Tasks:
1. Edit the gambling discussion by rewriting it from "Now the season" up to and including "anathema to me.", with "equity" replaced by "expected value".
2. Answer these questions from the gambling discussion.
(a) What range of equity would be totally anathema to give up on the play?
(b) What does the discussion say most futures bets have?
(c) At how many hands per hour would the token video poker machine be worth $10,000 per hour?

>> start Extracted text

Now the season is over and he's witnessed both teams all season.
Suppose he now thinks Pittsburgh is going to win. Is it still smart to
stand pat?

···

--- In vpFREE@yahoogroups.com, "Bob Dancer" <bob.dancer@c...> wrote:

I spend my career differentiating between plays that are less than a
penny apart in equity. Although others sneer at this and argue that
using a penalty free strategy that occasionally gives up a buck or two
isn't such a bad deal, the idea of giving up $15-$30 in equity on this
play would be totally anathema to me.

Perhaps I should be disqualified from this discussion. In my opinion,
most futures bets have a HUGE house edge and I would have strongly
argued against making one in the first place.

Tom argued: Where to draw the line is the tough part. I wouldn't
sacrifice $15 in
equity for the sake of guaranteeing a $300 win, but I'd unhesitatingly
sacrifice 2¢. And I'm confident that even those who emphasize equity
the most and reducing risk the least would still stop short of
"purity." If there were a 5-coin $200,000 token video poker machine
at a .001% advantage, which, at 1000 hands per hour, would be worth
$10,000 per hour, I doubt if anyone with a $1 million bankroll who
took winning money at gambling seriously would play it.

>> end Extracted text
>> start Recorded data

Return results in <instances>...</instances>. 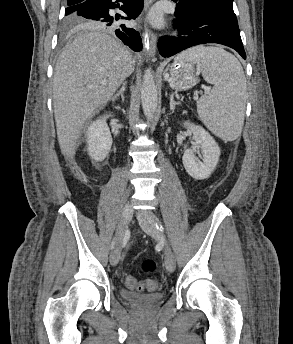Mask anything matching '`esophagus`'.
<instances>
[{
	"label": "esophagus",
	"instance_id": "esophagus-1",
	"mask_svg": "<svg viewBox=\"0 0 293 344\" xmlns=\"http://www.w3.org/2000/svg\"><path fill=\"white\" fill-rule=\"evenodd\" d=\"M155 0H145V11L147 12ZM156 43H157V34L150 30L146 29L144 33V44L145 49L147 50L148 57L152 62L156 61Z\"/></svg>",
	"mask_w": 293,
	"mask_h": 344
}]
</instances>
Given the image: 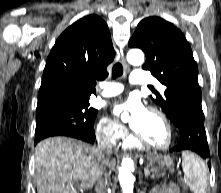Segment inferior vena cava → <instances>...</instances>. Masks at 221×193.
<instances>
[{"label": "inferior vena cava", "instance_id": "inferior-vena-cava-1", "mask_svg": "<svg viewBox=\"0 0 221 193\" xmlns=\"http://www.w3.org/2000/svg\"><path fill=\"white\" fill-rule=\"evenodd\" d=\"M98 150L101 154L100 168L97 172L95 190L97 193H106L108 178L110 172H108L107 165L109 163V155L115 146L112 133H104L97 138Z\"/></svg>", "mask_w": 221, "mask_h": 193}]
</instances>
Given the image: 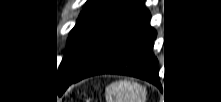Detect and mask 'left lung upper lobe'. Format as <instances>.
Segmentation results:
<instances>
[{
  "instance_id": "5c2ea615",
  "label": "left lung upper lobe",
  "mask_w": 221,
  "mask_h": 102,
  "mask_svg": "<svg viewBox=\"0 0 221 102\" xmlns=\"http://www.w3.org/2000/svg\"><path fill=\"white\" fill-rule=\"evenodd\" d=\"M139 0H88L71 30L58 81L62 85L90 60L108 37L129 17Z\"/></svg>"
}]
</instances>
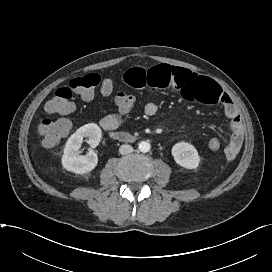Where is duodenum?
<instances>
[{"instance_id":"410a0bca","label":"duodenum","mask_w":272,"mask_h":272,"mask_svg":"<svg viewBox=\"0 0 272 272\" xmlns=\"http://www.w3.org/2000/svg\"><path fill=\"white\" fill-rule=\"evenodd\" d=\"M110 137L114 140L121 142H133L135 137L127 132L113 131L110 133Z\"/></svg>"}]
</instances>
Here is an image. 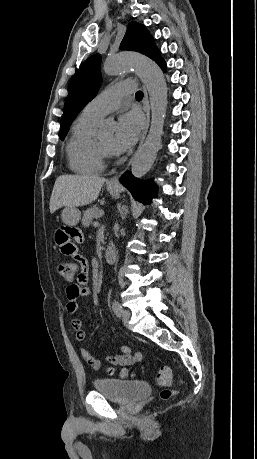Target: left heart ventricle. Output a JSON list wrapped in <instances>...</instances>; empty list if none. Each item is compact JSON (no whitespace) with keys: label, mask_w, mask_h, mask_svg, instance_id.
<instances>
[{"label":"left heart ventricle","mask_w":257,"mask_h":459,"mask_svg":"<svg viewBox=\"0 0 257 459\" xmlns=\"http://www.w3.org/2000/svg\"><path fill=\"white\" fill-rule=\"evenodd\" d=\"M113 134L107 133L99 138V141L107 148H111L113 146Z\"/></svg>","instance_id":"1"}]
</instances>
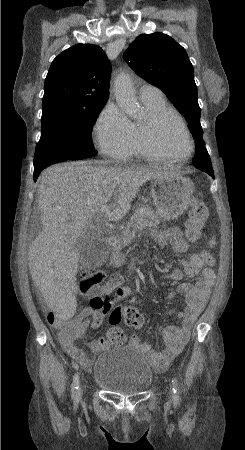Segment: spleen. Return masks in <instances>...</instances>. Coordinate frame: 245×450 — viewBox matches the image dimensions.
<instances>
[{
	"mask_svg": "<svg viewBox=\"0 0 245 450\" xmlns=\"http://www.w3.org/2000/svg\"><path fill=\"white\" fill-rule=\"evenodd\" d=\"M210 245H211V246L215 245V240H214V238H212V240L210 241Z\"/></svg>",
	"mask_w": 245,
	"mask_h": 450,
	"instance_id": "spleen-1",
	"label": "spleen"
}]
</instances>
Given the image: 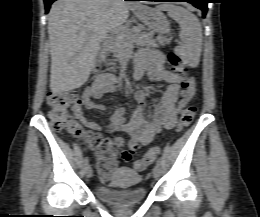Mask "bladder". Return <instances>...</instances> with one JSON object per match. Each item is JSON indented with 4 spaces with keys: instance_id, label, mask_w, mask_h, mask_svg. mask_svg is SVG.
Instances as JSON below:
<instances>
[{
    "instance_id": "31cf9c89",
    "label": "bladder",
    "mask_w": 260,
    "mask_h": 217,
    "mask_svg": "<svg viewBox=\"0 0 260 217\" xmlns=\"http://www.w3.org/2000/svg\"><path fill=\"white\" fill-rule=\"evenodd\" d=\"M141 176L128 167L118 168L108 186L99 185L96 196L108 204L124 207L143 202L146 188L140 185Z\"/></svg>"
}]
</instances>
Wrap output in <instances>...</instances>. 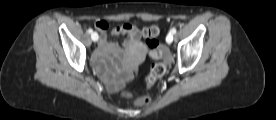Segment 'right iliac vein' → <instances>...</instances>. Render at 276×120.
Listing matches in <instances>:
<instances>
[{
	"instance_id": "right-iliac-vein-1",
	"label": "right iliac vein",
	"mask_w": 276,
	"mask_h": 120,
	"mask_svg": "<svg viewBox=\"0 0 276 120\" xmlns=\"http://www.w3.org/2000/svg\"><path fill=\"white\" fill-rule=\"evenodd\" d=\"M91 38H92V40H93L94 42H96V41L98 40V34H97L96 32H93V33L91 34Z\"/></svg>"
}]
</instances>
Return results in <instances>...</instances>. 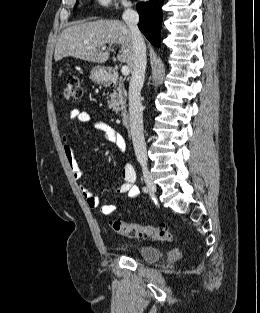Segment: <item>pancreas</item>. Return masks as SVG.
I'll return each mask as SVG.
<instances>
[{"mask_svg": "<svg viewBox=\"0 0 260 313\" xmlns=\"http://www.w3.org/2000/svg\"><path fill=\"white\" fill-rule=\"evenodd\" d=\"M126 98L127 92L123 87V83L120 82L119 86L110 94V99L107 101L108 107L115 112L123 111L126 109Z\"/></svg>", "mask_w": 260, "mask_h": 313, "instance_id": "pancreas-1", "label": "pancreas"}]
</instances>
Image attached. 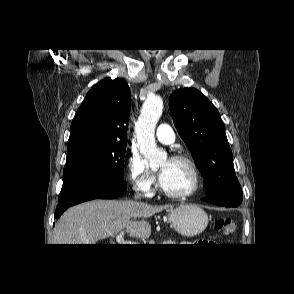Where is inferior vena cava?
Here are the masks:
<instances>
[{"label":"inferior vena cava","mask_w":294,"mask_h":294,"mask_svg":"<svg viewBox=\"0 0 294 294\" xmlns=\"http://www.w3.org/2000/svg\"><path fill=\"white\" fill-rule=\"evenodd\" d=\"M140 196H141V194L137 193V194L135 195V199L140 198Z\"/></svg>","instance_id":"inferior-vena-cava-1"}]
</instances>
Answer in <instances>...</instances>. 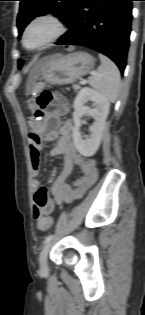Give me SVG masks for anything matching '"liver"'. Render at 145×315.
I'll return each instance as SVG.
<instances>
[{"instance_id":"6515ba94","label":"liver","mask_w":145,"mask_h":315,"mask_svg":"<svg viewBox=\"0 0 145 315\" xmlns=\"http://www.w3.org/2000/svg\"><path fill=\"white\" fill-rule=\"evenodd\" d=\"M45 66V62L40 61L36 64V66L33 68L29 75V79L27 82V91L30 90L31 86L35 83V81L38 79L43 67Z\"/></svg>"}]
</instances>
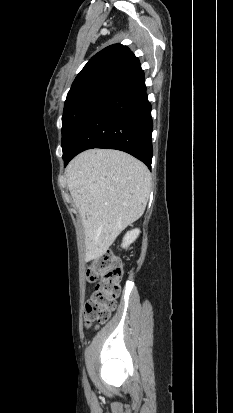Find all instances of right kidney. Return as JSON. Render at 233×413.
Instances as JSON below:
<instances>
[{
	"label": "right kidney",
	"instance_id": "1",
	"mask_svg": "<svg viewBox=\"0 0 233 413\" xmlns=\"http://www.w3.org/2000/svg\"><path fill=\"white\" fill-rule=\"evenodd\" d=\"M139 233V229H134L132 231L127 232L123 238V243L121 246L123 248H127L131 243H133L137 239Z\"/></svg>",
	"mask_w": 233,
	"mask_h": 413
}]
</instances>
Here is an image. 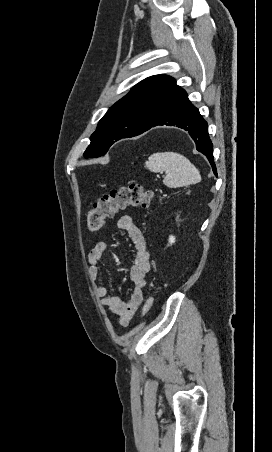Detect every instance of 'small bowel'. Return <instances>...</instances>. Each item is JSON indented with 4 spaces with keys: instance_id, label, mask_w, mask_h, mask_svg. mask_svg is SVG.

>> end Recorded data

Per-task answers:
1.
Now the season is over and he's witnessed both teams all season.
Suppose he now thinks Pittsburgh is going to win. Is it still smart to
stand pat?

···

--- In vpFREE@yahoogroups.com, "Bob Dancer" <bob.dancer@c...> wrote:

I spend my career differentiating between plays that are less than a
penny apart in expected value. Although others sneer at this and argue that
using a penalty free strategy that occasionally gives up a buck or two
isn't such a bad deal, the idea of giving up $15-$30 in expected value on this
play would be totally anathema to me.

2.
(a) $15-$30
(b) A huge house edge
(c) 1000 hands per hour